------ Source data ------

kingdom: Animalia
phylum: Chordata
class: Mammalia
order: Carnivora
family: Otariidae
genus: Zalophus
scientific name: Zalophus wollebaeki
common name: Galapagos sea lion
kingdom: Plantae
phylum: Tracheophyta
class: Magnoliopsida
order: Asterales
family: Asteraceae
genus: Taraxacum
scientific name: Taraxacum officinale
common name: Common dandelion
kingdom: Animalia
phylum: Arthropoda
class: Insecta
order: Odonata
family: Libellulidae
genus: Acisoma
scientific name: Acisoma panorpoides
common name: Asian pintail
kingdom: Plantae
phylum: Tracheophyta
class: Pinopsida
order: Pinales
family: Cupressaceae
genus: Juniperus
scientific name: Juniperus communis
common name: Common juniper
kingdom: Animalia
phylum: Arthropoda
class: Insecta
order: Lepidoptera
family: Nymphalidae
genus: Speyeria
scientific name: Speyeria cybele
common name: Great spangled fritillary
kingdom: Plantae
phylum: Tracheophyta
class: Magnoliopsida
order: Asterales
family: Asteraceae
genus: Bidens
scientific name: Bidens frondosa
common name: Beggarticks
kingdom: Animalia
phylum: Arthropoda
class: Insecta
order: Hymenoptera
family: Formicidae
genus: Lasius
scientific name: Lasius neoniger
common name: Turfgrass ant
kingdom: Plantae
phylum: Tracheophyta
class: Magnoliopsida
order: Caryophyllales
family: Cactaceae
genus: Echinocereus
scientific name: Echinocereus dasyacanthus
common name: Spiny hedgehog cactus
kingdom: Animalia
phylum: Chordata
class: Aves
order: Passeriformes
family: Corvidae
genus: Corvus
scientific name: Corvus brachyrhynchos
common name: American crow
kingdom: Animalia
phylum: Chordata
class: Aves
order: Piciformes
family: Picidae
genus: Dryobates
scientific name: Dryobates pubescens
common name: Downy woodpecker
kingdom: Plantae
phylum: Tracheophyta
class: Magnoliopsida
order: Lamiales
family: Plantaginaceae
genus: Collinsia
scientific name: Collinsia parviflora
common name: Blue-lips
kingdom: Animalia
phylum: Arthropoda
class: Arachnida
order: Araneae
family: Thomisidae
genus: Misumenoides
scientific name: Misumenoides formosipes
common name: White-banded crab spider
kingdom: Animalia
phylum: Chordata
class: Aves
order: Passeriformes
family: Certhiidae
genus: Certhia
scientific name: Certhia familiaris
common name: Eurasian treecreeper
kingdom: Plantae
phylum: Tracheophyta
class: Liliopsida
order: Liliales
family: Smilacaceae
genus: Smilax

------

» **What you are asked to do**: Copy the lines above word for word, beginning with the line that contains "genus: Taraxacum" and continuing through the line that contains "scientific name: Misumenoides formosipes", with both of those lines included.

» **Answer for this exercise**:
genus: Taraxacum
scientific name: Taraxacum officinale
common name: Common dandelion
kingdom: Animalia
phylum: Arthropoda
class: Insecta
order: Odonata
family: Libellulidae
genus: Acisoma
scientific name: Acisoma panorpoides
common name: Asian pintail
kingdom: Plantae
phylum: Tracheophyta
class: Pinopsida
order: Pinales
family: Cupressaceae
genus: Juniperus
scientific name: Juniperus communis
common name: Common juniper
kingdom: Animalia
phylum: Arthropoda
class: Insecta
order: Lepidoptera
family: Nymphalidae
genus: Speyeria
scientific name: Speyeria cybele
common name: Great spangled fritillary
kingdom: Plantae
phylum: Tracheophyta
class: Magnoliopsida
order: Asterales
family: Asteraceae
genus: Bidens
scientific name: Bidens frondosa
common name: Beggarticks
kingdom: Animalia
phylum: Arthropoda
class: Insecta
order: Hymenoptera
family: Formicidae
genus: Lasius
scientific name: Lasius neoniger
common name: Turfgrass ant
kingdom: Plantae
phylum: Tracheophyta
class: Magnoliopsida
order: Caryophyllales
family: Cactaceae
genus: Echinocereus
scientific name: Echinocereus dasyacanthus
common name: Spiny hedgehog cactus
kingdom: Animalia
phylum: Chordata
class: Aves
order: Passeriformes
family: Corvidae
genus: Corvus
scientific name: Corvus brachyrhynchos
common name: American crow
kingdom: Animalia
phylum: Chordata
class: Aves
order: Piciformes
family: Picidae
genus: Dryobates
scientific name: Dryobates pubescens
common name: Downy woodpecker
kingdom: Plantae
phylum: Tracheophyta
class: Magnoliopsida
order: Lamiales
family: Plantaginaceae
genus: Collinsia
scientific name: Collinsia parviflora
common name: Blue-lips
kingdom: Animalia
phylum: Arthropoda
class: Arachnida
order: Araneae
family: Thomisidae
genus: Misumenoides
scientific name: Misumenoides formosipes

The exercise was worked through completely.